Retropharyngeal abscess


  • A 44 years old lady
  • No known medical problem
  • Presented with odynophagia and dysphagia for 4 days after history of foreign body ingestion (accidentally swallowed fish bone)
  • Associated with mild fever
  • Clinical examination showed left lateral neck swelling
  • Scope showed prominent posterior pharyngeal region
Contrast enhanced CT neck in axial plane
CT scan reformatted image in sagittal plane; (A) bone window and (B) lung window
Non-contrast CT scan in axial plane; (C) soft tissue and (D) bone window

CT findings:

  • There is a foreign (red arrow) body within the retropharyngeal space anterior to C5 vertebral body. This foreign body is dense with similar density to the bone. It is wedge-shape measuring about 14 mm in length and 7 mm at its base. The sharp end pointing posteromedially towards the vertebral body. Another end is seen piercing the through the left thryroid gland causing heterogeous swelling of the gland and the overlying strap muscles (white arrows).
  • There is associated thickening of the retropharyngeal space from C1 to superior mediastinal region. The space measured 20mm at C2, 15mm at C6 and 13mm at T2 levels in thickness. There are air pockets seen within this spaces (yellow arrows).
  • There is asymmetry of the piriform sinus with the left side seems to be obliterated. Small nodes are seen at submental, submandibular, upper and middle part of the jugular chain.
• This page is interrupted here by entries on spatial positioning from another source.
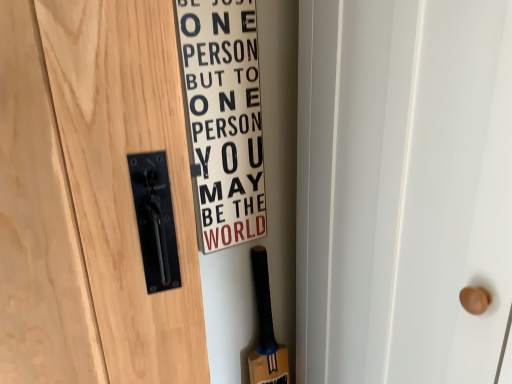
Question: Considering the positions of white matte sign at center and black rubber baseball bat at lower right in the image, is white matte sign at center wider or thinner than black rubber baseball bat at lower right?

Choices:
 (A) wide
 (B) thin

Answer: (B)

Question: In the image, is white matte sign at center on the left side or the right side of black rubber baseball bat at lower right?

Choices:
 (A) right
 (B) left

Answer: (B)

Question: From a real-world perspective, is white matte sign at center physically located above or below black rubber baseball bat at lower right?

Choices:
 (A) above
 (B) below

Answer: (A)

Question: From a real-world perspective, is black rubber baseball bat at lower right positioned above or below white matte sign at center?

Choices:
 (A) above
 (B) below

Answer: (B)

Question: In terms of height, does black rubber baseball bat at lower right look taller or shorter compared to white matte sign at center?

Choices:
 (A) tall
 (B) short

Answer: (B)

Question: In terms of size, does black rubber baseball bat at lower right appear bigger or smaller than white matte sign at center?

Choices:
 (A) big
 (B) small

Answer: (A)

Question: Does point (276, 382) appear closer or farther from the camera than point (245, 201)?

Diagnosis: Retropharyngeal abscess


  • The retropharyngeal space is posterior to the pharynx and esophagus and anterior to the prevertebral muscles. It is bound by the visceral fascia anteriorly, the prevertebral fascia posteriorly, and the carotid sheaths laterally.
  • The space extends from the clivus to the posterior mediastinum inferiorly atbthe level of diaphragm.
  • Retropharyngeal abscess can occur due to ruptured suppurative retropharyngeal node, spread of infection from contiguous spaces across the fascial boundaries or direct inoculation from penetrating trauma (as in this case).
  • The typical clinical presentation of retropharyngeal abscess is acute to subacute onset of neck pain, dysphagia or odynophagia, and a low-grade fever.
  • CT findings of retropharyngeal abscess include
    • pus fills the retropharyngeal space from side to side.
    • retropharyngeal abscesses have an oval or rounded configuration;
    • moderate-to-marked mass effect and it can produce anterior displacement of the pharynx and flattening of prevertebral muscles.
    • The abscess usually has a thick enhancing wall
    • Ancillary findings include evidence of primary infection or presence of a foreign body in traumatic causes.
    • Possible complications such as airway obstruction, spread to danger space causing mediastinitis, pericarditis, pleuritis or vascular complications such as IJV thrombosis and pseudoaneurysm.